Great Plains Studies, Center for

 

Date of this Version

Spring 2010

Citation

Published in Great Plains Research 20.1 (Spring 2010): 140-41.

Comments

Copyright 2010 Center for Great Plains Studies, University of Nebraska-Lincoln. Used by permission.

Abstract

This volume is a capstone of George W. Gill’s long and productive (and continuing) career at the University of Wyoming, where he has spent the last three and a half decades teaching and in pursuit of the data encapsulated here. Contributions from 21 scholars, most of them his students, present studies of bioarchaeology and skeletal biology, especially in the fields of demography, pathology, and morphology. The 19 chapters (and the introductory comments by William M. Bass, Douglas H. Ubelaker, and the senior editor) cover 10,000 years on the Northwestern Plains, from the Archaic period to historic times, encompassing studies of Native Americans, Euro-American pioneers and military men, and Chinese laborers.
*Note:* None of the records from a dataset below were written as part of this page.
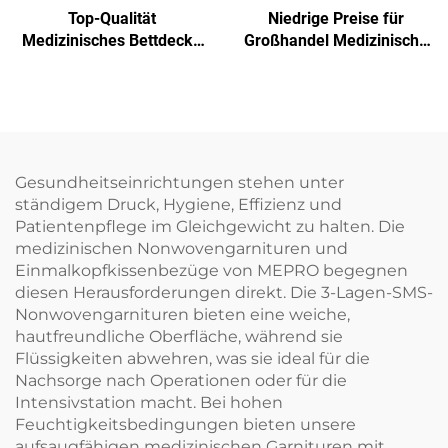
Top-Qualität
Niedrige Preise für
Medizinisches Bettdecke
Großhandel Medizinische
Einwegbettdecke
Einmalige Sterilisierfolie
Nichtgewebe-
Verpackungsmaterial
SMS/SMMS für Medizin
Gesundheitseinrichtungen stehen unter
ständigem Druck, Hygiene, Effizienz und
Patientenpflege im Gleichgewicht zu halten. Die
medizinischen Nonwovengarnituren und
Einmalkopfkissenbezüge von MEPRO begegnen
diesen Herausforderungen direkt. Die 3-Lagen-SMS-
Nonwovengarnituren bieten eine weiche,
hautfreundliche Oberfläche, während sie
Flüssigkeiten abwehren, was sie ideal für die
Nachsorge nach Operationen oder für die
Intensivstation macht. Bei hohen
Feuchtigkeitsbedingungen bieten unsere
aufsaugfähigen medizinischen Garnituren mit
Basic skeletal data are provided for specialists in other fields, but in many respects this is a general book that provides new insights into Native American and Euro-American biology. Examples: there is less sexual dimorphism in the former than in the latter; the hunters and gatherers in the Northwestern Plains had fewer dental caries than their corn-consuming agricultural eastern neighbors and showed more accidental injury, while the agriculturists had more nutritional and metabolic problems; the hunter-gatherers had more severe cranial trauma than the agriculturists; and some Archaic populations appeared to have more in common with earlier Paleoindians than with more recent Plains populations.